文書の抜粋:
↓↓↓

ボードゲーム再び!!「数十年ぶりに復活した話」

それでは、対戦プレイを簡単にまとめていく。

ゲームルールの決定

「天下布武」は6人まで参加可能なマルチゲームだが、今回は私と子どもの2人だけなので戦国大名は”織田”と”武田”を選んだ。どちらにするか子どもに尋ねると”武田”を選んだので、私が”織田”で子どもは”武田”の担当となる。使用するエリアは子どもにルールの説明をしながらのお試し対戦プレイなので、”織田”と”武田”の初期領地の他に美濃と遠江、駿河、信濃(北)の4つを加えたエリアに制限した。加えて、ユニットの動かし方とウォー特有の戦闘方法に慣れるために、イベントの発生と戦闘チットの使用ルールは無しとした。ゲーム終了時を規定するターンの設定は、とりあえず10ターンにして様子をみる。

写真1:初期配置図

状況判断(METT-T)

ゲームの前に状況判断を行い、盤面や情勢を把握する。勝利条件を理解し、敵勢力の把握、地形分析、自軍勢力の確認、時間の調整(今回は10ターンの流れの中でどのような動きをするか)を行う。状況判断の記録は”織田”側の視点に立って記載している。

↑↑↑

提供データ:
↓↓↓

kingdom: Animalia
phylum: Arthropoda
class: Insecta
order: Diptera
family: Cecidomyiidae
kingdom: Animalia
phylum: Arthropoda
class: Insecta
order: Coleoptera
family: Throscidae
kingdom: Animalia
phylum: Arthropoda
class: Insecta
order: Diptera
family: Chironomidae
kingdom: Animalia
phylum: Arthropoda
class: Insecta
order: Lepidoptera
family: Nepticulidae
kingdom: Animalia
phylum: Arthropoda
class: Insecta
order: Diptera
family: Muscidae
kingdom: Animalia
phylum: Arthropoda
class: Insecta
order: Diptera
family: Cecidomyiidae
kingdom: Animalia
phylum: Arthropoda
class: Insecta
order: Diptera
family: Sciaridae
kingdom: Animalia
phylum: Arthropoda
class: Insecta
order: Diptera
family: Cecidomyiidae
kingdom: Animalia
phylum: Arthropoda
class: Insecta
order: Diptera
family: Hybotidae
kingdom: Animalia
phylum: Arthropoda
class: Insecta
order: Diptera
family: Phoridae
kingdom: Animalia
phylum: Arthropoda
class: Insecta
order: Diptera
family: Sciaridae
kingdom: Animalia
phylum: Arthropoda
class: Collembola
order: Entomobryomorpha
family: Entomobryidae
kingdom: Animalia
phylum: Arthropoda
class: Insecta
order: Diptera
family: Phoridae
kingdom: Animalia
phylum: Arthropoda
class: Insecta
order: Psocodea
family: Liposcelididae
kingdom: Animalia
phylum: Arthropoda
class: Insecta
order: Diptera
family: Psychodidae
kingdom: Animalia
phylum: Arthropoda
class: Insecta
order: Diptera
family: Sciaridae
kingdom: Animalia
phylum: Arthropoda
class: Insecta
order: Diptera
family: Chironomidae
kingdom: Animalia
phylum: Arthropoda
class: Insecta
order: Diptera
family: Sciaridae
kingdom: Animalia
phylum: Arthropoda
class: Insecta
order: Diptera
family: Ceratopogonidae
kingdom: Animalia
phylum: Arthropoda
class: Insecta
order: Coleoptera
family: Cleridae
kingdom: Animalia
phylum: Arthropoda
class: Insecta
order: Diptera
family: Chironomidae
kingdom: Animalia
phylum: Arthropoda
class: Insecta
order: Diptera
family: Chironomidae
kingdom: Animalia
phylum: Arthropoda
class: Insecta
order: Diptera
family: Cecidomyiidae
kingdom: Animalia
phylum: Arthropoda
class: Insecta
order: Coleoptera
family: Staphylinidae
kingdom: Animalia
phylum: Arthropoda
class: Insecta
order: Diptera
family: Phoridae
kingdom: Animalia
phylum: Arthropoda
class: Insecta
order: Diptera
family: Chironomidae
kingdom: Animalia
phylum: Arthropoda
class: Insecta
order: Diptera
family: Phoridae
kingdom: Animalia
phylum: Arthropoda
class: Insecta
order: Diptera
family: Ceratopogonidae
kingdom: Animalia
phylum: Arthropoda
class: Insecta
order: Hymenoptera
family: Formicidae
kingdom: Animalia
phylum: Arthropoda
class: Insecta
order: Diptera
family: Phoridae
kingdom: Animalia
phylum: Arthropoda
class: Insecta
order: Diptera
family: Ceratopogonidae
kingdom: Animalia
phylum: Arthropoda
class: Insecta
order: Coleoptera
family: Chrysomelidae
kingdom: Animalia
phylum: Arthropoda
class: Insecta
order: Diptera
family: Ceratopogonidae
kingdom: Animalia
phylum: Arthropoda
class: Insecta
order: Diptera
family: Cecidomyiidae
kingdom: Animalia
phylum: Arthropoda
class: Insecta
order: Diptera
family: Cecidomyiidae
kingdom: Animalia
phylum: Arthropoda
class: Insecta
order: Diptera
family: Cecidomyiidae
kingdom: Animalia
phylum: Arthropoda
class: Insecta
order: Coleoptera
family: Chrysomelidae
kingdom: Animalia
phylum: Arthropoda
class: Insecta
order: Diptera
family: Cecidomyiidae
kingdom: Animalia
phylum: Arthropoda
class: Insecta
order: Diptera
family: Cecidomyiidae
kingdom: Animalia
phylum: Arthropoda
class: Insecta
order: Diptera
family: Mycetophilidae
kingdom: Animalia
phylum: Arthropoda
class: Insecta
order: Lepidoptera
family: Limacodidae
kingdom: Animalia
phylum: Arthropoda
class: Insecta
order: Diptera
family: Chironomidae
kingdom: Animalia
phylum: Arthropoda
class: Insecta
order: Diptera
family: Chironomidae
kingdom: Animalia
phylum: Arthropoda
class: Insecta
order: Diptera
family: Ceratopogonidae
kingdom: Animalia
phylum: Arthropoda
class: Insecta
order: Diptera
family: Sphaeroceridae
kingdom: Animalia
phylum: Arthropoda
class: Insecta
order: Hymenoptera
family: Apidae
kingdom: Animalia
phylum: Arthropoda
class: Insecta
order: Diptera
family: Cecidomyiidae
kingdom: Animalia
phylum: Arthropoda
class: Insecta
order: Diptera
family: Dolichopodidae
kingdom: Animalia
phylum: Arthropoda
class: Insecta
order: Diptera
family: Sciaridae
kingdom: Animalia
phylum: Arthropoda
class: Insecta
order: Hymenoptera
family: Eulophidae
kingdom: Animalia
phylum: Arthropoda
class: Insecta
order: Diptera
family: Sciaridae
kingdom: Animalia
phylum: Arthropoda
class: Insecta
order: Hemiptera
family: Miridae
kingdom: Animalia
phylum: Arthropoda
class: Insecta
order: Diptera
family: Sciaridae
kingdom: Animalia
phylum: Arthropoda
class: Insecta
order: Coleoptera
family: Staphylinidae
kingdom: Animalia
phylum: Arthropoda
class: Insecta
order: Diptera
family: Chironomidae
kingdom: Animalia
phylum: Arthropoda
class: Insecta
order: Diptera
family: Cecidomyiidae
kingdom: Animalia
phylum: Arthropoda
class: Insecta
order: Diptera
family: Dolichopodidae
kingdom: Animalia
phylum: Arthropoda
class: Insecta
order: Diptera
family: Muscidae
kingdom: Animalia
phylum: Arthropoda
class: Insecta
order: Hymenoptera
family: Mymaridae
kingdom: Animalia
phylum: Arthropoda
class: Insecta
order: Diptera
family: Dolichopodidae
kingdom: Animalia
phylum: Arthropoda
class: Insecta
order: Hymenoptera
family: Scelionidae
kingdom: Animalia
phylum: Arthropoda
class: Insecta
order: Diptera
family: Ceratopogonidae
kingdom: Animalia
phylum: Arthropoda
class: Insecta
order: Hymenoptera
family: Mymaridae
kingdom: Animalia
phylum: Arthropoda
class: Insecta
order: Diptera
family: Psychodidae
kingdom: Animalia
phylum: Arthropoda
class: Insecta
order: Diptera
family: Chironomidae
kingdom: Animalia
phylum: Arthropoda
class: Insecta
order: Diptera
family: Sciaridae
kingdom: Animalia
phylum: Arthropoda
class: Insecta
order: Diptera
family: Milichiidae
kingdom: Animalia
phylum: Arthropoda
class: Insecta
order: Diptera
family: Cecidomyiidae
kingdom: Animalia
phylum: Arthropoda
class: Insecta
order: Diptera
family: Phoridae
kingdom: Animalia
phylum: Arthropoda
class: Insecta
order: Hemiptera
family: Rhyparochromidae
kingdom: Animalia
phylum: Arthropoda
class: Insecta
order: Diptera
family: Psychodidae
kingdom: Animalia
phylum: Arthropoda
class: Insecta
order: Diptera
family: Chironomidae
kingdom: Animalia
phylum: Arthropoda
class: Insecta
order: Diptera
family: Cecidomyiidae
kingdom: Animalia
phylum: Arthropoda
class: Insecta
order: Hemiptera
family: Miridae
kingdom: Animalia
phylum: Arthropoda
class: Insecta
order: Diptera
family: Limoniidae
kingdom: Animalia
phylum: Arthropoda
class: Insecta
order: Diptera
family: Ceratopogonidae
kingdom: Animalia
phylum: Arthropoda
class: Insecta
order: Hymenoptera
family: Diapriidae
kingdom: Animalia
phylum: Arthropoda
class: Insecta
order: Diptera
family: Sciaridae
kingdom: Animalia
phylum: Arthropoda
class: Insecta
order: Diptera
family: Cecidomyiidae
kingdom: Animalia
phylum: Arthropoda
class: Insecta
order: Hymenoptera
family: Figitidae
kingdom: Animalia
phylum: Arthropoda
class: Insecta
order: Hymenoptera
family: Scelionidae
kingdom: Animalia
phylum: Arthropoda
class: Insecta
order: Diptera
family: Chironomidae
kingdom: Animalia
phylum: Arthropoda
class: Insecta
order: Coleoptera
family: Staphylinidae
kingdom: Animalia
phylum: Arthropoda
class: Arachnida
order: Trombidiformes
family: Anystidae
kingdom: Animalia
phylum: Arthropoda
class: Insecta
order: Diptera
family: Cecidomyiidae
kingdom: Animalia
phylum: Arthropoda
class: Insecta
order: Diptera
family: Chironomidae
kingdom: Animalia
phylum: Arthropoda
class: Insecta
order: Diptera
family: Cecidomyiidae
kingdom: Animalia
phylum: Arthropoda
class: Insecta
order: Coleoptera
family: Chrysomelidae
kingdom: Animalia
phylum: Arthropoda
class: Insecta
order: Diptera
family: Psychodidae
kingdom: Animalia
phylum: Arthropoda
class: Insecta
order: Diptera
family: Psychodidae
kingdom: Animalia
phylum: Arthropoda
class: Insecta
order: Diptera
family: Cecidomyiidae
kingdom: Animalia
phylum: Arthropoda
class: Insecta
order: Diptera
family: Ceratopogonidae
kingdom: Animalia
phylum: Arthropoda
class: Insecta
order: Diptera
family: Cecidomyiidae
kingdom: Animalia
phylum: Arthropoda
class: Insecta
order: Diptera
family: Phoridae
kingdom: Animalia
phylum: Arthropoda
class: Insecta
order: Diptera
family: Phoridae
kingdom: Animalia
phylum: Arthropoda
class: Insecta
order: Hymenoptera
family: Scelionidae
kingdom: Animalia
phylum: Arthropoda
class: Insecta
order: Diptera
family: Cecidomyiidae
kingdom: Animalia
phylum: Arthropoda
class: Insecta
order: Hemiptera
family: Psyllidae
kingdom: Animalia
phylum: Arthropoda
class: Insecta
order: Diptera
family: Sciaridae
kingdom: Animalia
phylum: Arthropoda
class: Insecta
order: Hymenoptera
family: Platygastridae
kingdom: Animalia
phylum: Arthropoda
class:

↑↑↑

短い課題 1: ボードゲーム対戦記に記された、”織田”と”武田”の初期領地の他に加えたエリアをすべて挙げよ。
短い課題 2: ボードゲーム対戦記の最後の文の後から、文章を書き継げ。

期待される出力 1: 美濃、遠江、駿河、信濃(北)

期待される出力 2:
任務分析(Mission)

ゲームの勝利条件は、規定されたターン終了後に支配している領地の国力の合計値が最も高いプレイヤーが優勝となる。国力とはマップに記されている数値で、甲斐なら16、三河なら8となる。今回は「10ターン終了時点で相手より多く国力を得ること」となる。

国力一覧表
甲斐:16
信濃(北):2
信濃(中):6
信濃(南):2
尾張:14
三河:8
美濃:14
遠江:6
駿河:4

初期状況
「写真1」を見ると、”織田”は尾張と三河の2つの領地を支配していて、尾張に本城を置いているのが分かる。進軍するための主戦力は尾張に配置している。一方の”武田”は甲斐と信濃(中)、信濃 (南)の3つの領地を支配していて、甲斐に本城を置いている。主戦力は本城のある甲斐に配置している。

敵戦力の推測(Enemy)

”武田”
領地支配数:03=甲斐(16)、信濃(中)(6)、信濃(南)(2)
国力の合計:24(戦力)
実稼働戦力:21
甲斐と信濃(中)、信濃(南)に領地支配継続のため最低でも1戦力ずつ配置しなければならないため、実稼働戦力は21(24ー3=21)となる。

自軍戦力の把握(Troops)

”織田”
領地支配数:02=尾張(14)、三河(8)
国力の合計:22(戦力)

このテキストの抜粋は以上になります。